That was Michael McCarthy’s – aka “Large” from Barstool Sports – take on the Rubbin’ is Racing podcast while discussing Denny Hamlin’s future – and more precisely, the increasing belief that he may make his final championship run with the organization that shaped his career rather than a team he personally co-owns.
23XI Racing appeared to be the undisputed Toyota powerhouse at the beginning of the season. The team, which is co-owned by Michael Jordan and Hamlin, took off right away thanks to Tyler Reddick. Early in the year, Reddick won a series-high five races, including the Daytona 500.
But then Denny Hamlin started doing what Denny Hamlin does best. He made his breakthrough in Las Vegas while driving for Joe Gibbs Racing, and with back-to-back victories at Nashville and Michigan – both after starting from the rear – he totally turned the debate around the championship.

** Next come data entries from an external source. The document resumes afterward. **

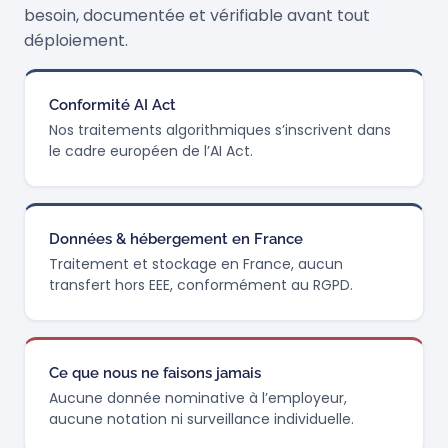
besoin, documentée et vérifiable avant tout
déploiement.
Conformité AI Act
Nos traitements algorithmiques s’inscrivent dans
le cadre européen de l’AI Act.
Données & hébergement en France
Traitement et stockage en France, aucun
transfert hors EEE, conformément au RGPD.
Ce que nous ne faisons jamais
Aucune donnée nominative à l’employeur,
aucune notation ni surveillance individuelle.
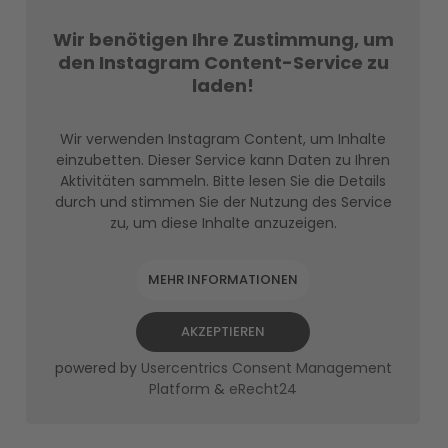
Wir benötigen Ihre Zustimmung, um
den Instagram Content-Service zu
laden!
Wir verwenden Instagram Content, um Inhalte
einzubetten. Dieser Service kann Daten zu Ihren
Aktivitäten sammeln. Bitte lesen Sie die Details
durch und stimmen Sie der Nutzung des Service
zu, um diese Inhalte anzuzeigen.
MEHR INFORMATIONEN
AKZEPTIEREN
powered by
Usercentrics Consent Management
Platform
&
eRecht24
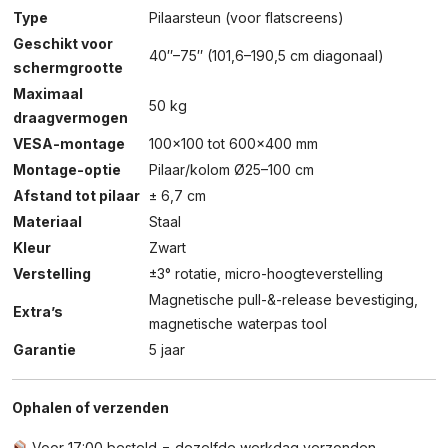
Type
Pilaarsteun (voor flatscreens)
Geschikt voor
40″–75″ (101,6–190,5 cm diagonaal)
schermgrootte
Maximaal
50 kg
draagvermogen
VESA-montage
100×100 tot 600×400 mm
Montage-optie
Pilaar/kolom Ø25–100 cm
Afstand tot pilaar
± 6,7 cm
Materiaal
Staal
Kleur
Zwart
Verstelling
±3° rotatie, micro-hoogteverstelling
Magnetische pull-&-release bevestiging,
Extra’s
magnetische waterpas tool
Garantie
5 jaar
Ophalen of verzenden
Voor 17:00 besteld = dezelfde werkdag verzonden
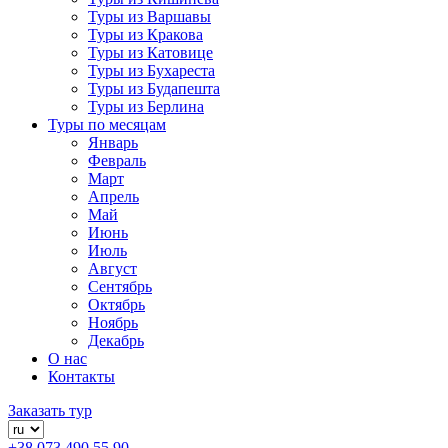
Туры из Варшавы
Туры из Кракова
Туры из Катовице
Туры из Бухареста
Туры из Будапешта
Туры из Берлина
Туры по месяцам
Январь
Февраль
Март
Апрель
Май
Июнь
Июль
Август
Сентябрь
Октябрь
Ноябрь
Декабрь
О нас
Контакты
Заказать тур
+38 073 490 55 90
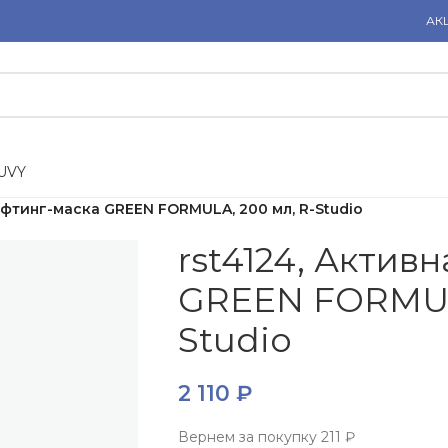
АК
U
V
Y
ифтинг-маска GREEN FORMULA, 200 мл, R-Studio
rst4124, Актив
GREEN FORMULA
Studio
2 110
₽
Вернем за покупку
211 ₽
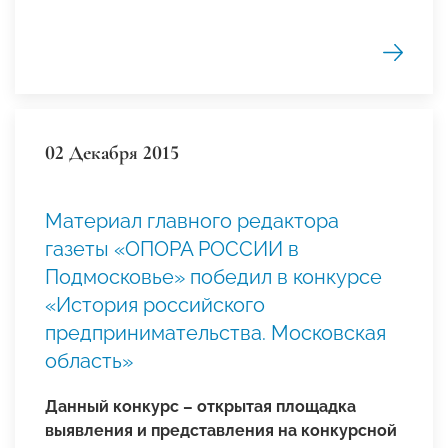
02 Декабря 2015
Материал главного редактора
газеты «ОПОРА РОССИИ в
Подмосковье» победил в конкурсе
«История российского
предпринимательства. Московская
область»
Данный конкурс – открытая площадка
выявления и представления на конкурсной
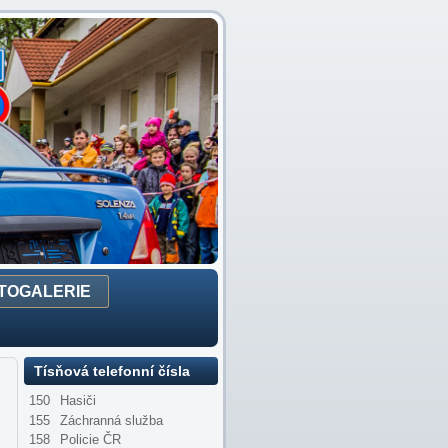
TOGALERIE
Tísňová telefonní čísla
150
Hasiči
155
Záchranná služba
158
Policie ČR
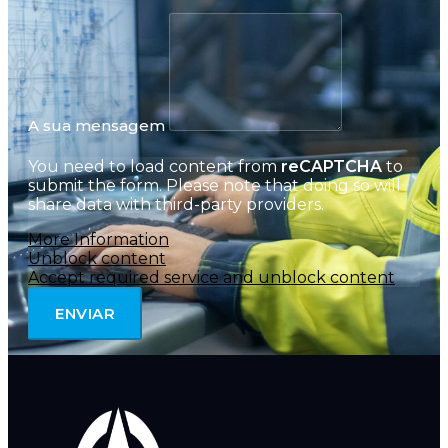
A sua mensagem
You need to load content from
reCAPTCHA
to
submit the form. Please note that doing so will
share data with third-party providers.
More Information
Unblock content
Accept required service and unblock content
ENVIAR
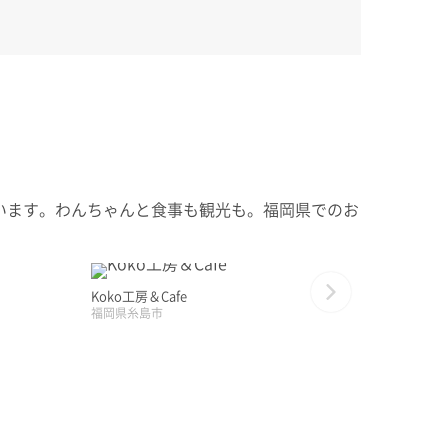
います。わんちゃんと食事も観光も。福岡県でのお
Koko工房＆Cafe
Next
福岡県糸島市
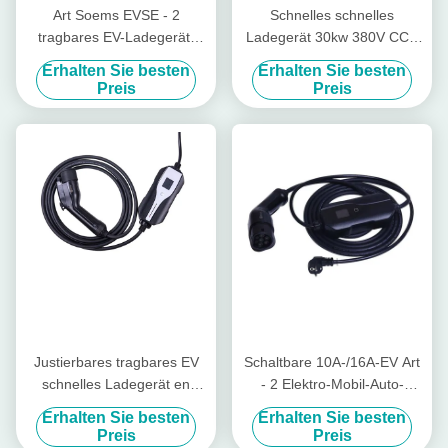
Art Soems EVSE - 2
Schnelles schnelles
tragbares EV-Ladegerät-
Ladegerät 30kw 380V CCS
einphasiges 5 Meter Kabel-
tragbares Ladegerät DCs
Erhalten Sie besten
Erhalten Sie besten
Chademo
Preis
Preis
Justierbares tragbares EV
Schaltbare 10A-/16A-EV Art
schnelles Ladegerät en
- 2 Elektro-Mobil-Auto-
62752 EV Ladegerät 16A
Ladegerät des Ladegerät-
Erhalten Sie besten
Erhalten Sie besten
EVSE
Preis
Preis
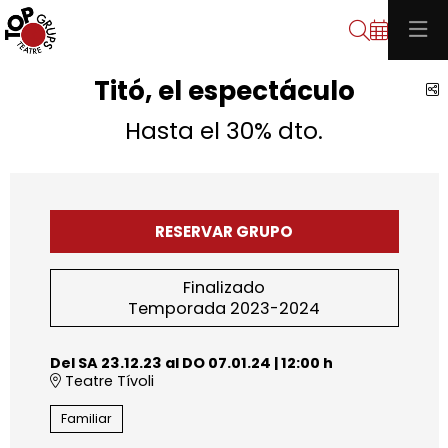
Buscar
Titó, el espectáculo
C
Hasta el 30% dto.
RESERVAR GRUPO
Finalizado
Temporada 2023-2024
Del SA 23.12.23
al DO 07.01.24
|
12:00 h
Teatre Tívoli
Familiar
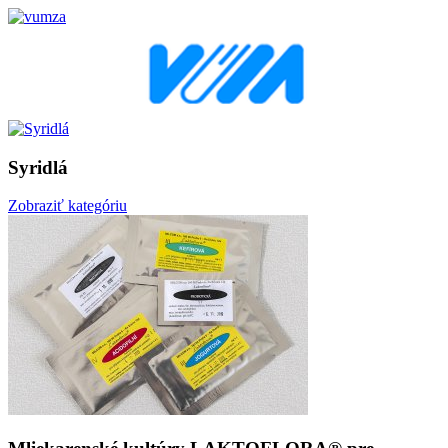
Syridlá
Zobraziť kategóriu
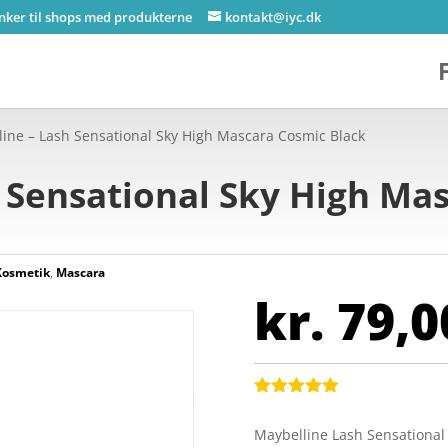
inker til shops med produkterne
kontakt@iyc.dk
line – Lash Sensational Sky High Mascara Cosmic Black
 Sensational Sky High Ma
Kosmetik
,
Mascara
kr.
79,0
Bedømt
som
5
ud
Maybelline Lash Sensational
af 5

In particular, the Michigan victory altered the tone completely, as he won by more than 11 seconds, marking his 63rd victory. And all of a sudden, Denny Hamlin is only 51 points behind Tyler Reddick. This makes it very evident that the current “Toyota superiority” isn’t limited to the 23XI.
If anything, Hamlin’s comeback has served as a reminder to everyone that Joe Gibbs Racing can still provide championship-level speed when things click. And that matters because Hamlin’s entire Cup career has been tied to JGR. He has raced the No. 11 Toyota exclusively for Joe Gibbs Racing since making his debut in 2005. Over 60 Cup victories, several Championship 4 appearances, and one of the most fruitful driver-team partnerships in modern NASCAR history have resulted from this collaboration more than 20 years later.
And that brought McCarthy to this: “I don’t see a universe where Denny Hamlin is winning races by 11 seconds and he walks away and his date to walk away is a year from now. I don’t think he’s going to lose some mental acuity or kind of thing. I don’t know if that means that he signs a one-year deal with Joe Gibbs and says, “I want to give it one more shot.” I don’t know where he walks away.”
Well, earlier this season, when asked outright whether he’d run beyond 2027, Hamlin said: “I’m not really sure. I think that I’ve given [Joe Gibbs Racing] enough of a heads up that they’re working on the plans for beyond. So as long as those all go as planned, I would, I still assume that the end of ’27 is it”.
And on SiriusXM, he framed the whole decision around fear of decline rather than a fixed date: “My ego is very paranoid of the downtrend. And it is going to come. We don’t know when it is. I just want to get ahead of it before it actually does”.
But even JGR isn’t fully buying it. JGR president Dave Alpern said after Hamlin’s Nashville win: “He may have to fight us to leave… I’ll believe that when I see it.”